IELTS SPEAKING PART 1 Questions and Sample Answers Band 8+ IELTS Speaking Part 1 : Politeness

  1. Do you think people should be polite? Why?

In my opinion, politeness should be considered a basic virtue that every person must possess. Being well-mannered may not get you straight to the highest position at work within one day, but would give you respect, trust and kindness from other people, all of which are beneficial for you in a long run. Furthermore, politeness can partially reflect your educational background and your proffession as well.


Virtue (n): goodness

Well-mannered (adj): polite, showing good manner

In a long run (phrase): long term

To be beneficial for (adj): to provide advantages for SO or to aid SO

2. How do people in your culture show good manners towards others?
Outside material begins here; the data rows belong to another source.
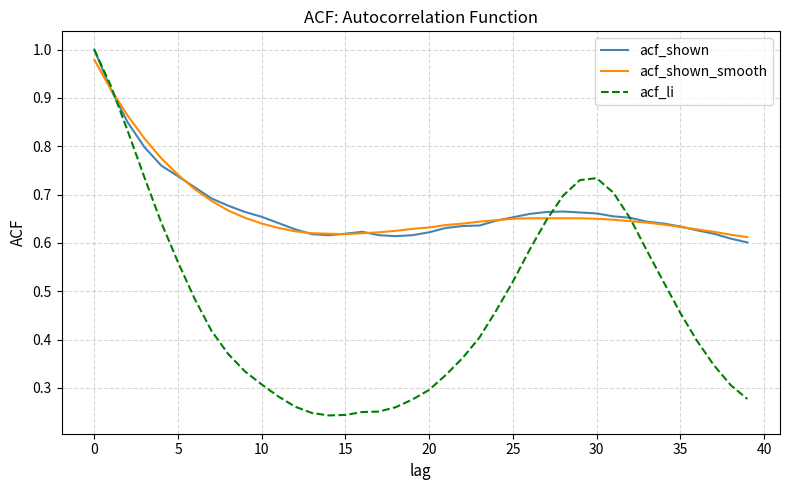

Which series has the largest range (max minus min)?

acf_li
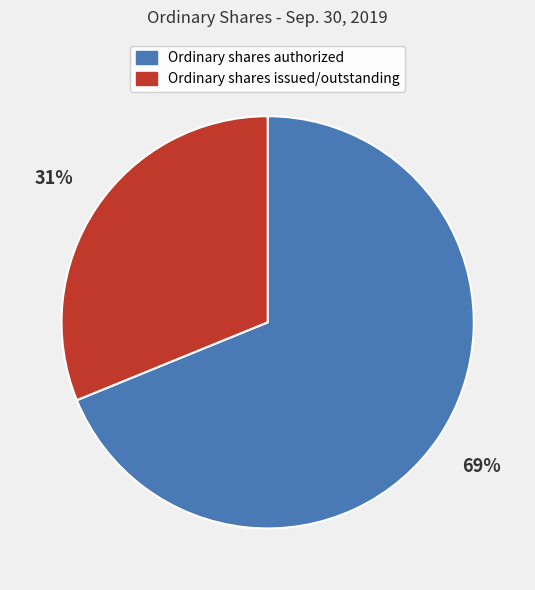

Is Ordinary shares issued/outstanding the majority of the pie?

No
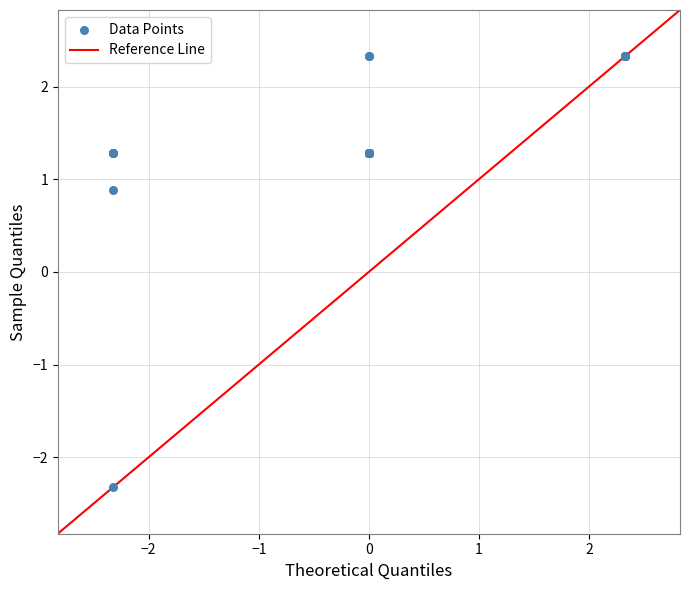

What Y value in the scatter plot is closest to 0?

0.9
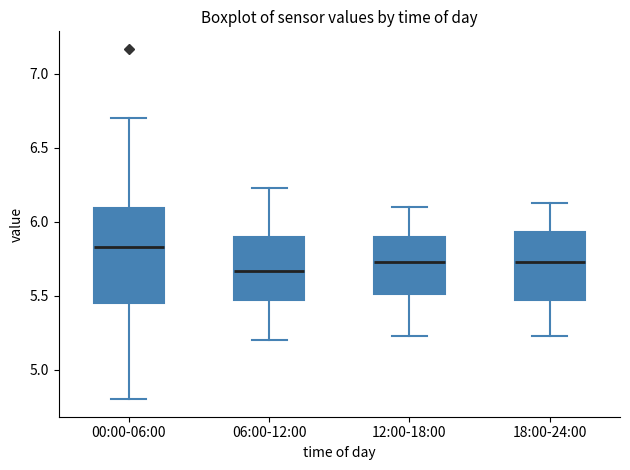

Reading left to right, transcribe this box plot: for each box, give where its median line is, the range the box spans, and where its two whiskers end, as read against the y-axis. The values are not printed on the chart, so give them approximately, as read against the axis.

00:00-06:00: median 5.85, box 5.45 to 6.10, whiskers 4.80 to 6.70
06:00-12:00: median 5.65, box 5.45 to 5.90, whiskers 5.20 to 6.25
12:00-18:00: median 5.75, box 5.50 to 5.90, whiskers 5.25 to 6.10
18:00-24:00: median 5.75, box 5.45 to 5.95, whiskers 5.25 to 6.15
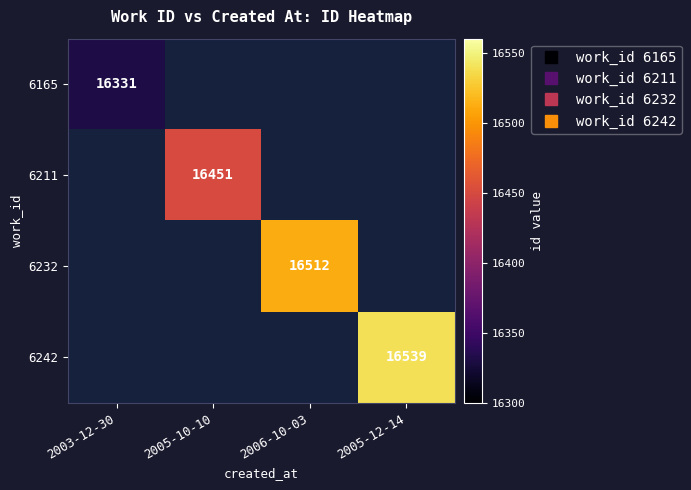

List the series in order of their peak value, lowest first.

6165, 6211, 6232, 6242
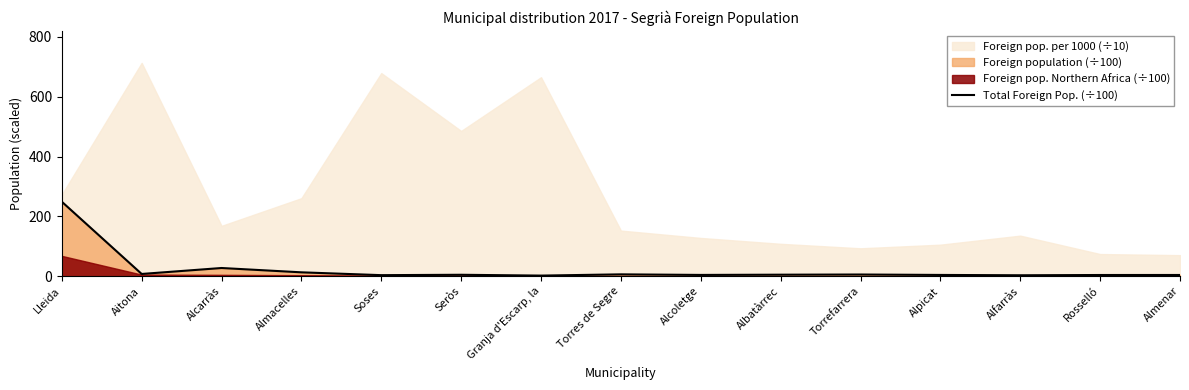

What is the maximum value for Total Foreign Pop. (÷100)?

249.1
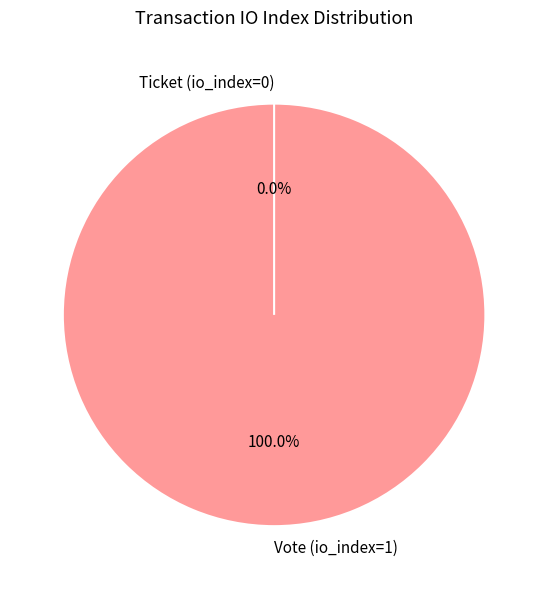

What is the total percentage of Vote (io_index=1) and Ticket (io_index=0)?

100.0%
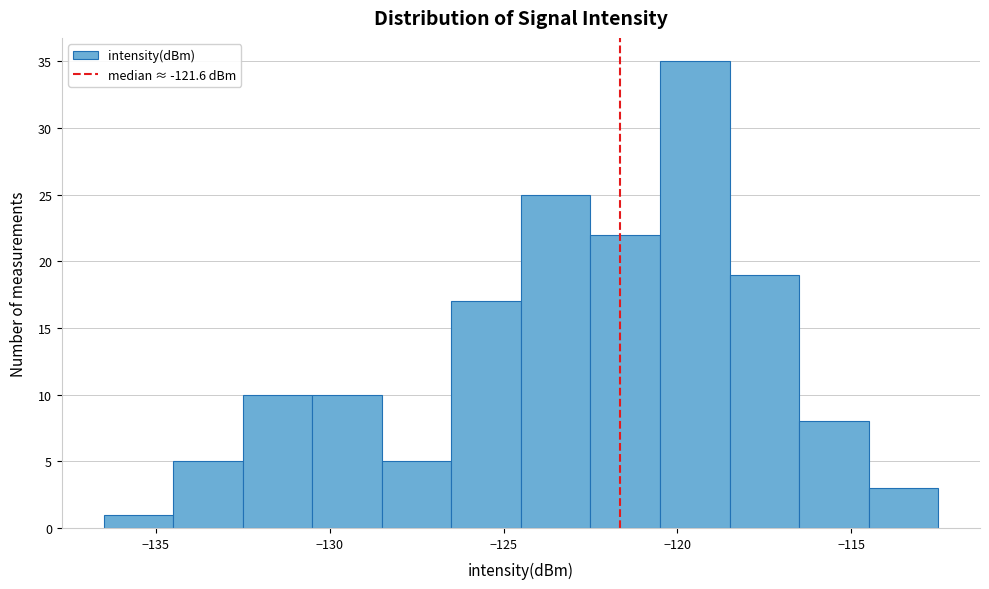

How tall is the bar that spans -120.5 to -118.5 on the x-axis? The values are not printed on the chart, so give them approximately, as read against the axis.

35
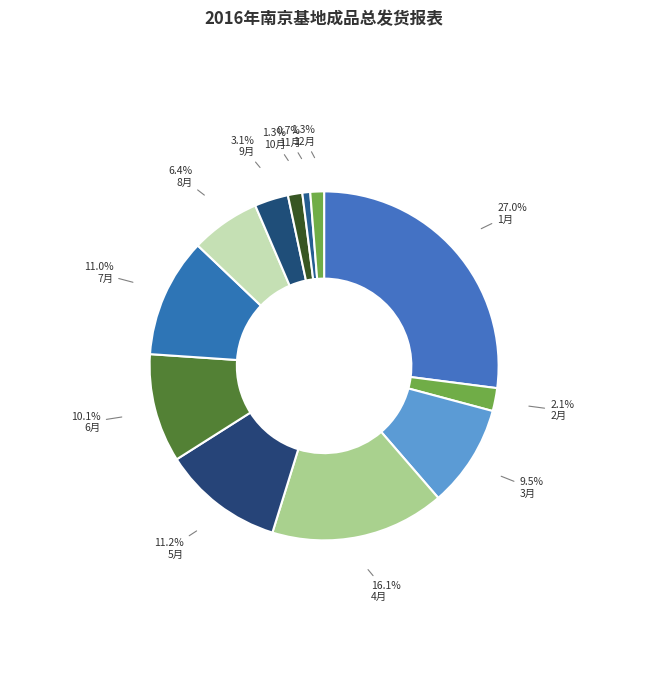

Is 3月 the majority of the pie?

No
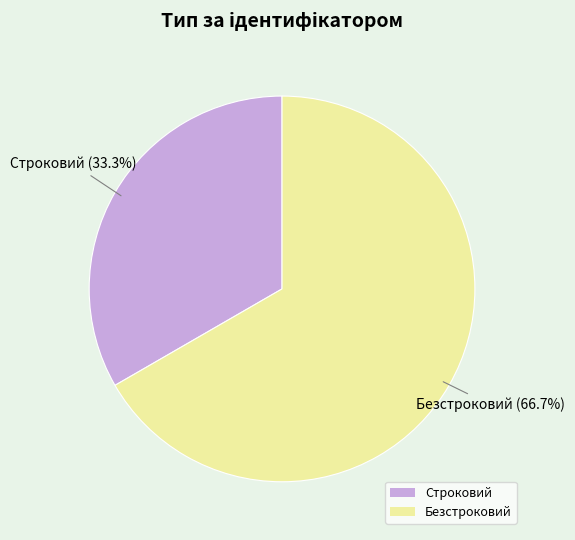

Approximately how many times larger is the value at Безстроковий compared to Строковий?

2.0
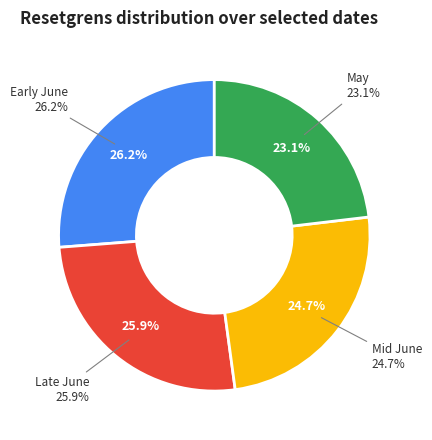

Do 2025-06-02 and 2025-06-27 together represent more than half of the pie?

No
Good manners can be shown in a wide range of acts in our culture. For example, when we run into people who are older than us like our parents, grandparents or our university lecturers, we say hi and bow our head to show our respect towards them. Additionally, when we talk to them, we use certain pronouns and words to indicate the age gap between that person and us. Another example is our tone when we speak. Raising the voice, scream or shout to others would leave the worst impression.


a wide variety/range of (phrase): to have many options to choose from

To run into (v): to meet SO unexpectedly

3. Who taught you to be polite?

I guess similar to most people, I was raised to be a polite person by my parents. As I spent most of my time around them, they tried to set good example for me. They also gave me advice and told me moral stories about how being polite and kind to others can help me a lot in real life.


To set good example (v): to behave in a way that others should copy

4. Is it important to be polite in your country?

I believe so, yes. Being impolite to people – especially elders – is a major faux pas. Even perceived impoliteness can earn you a reprimand.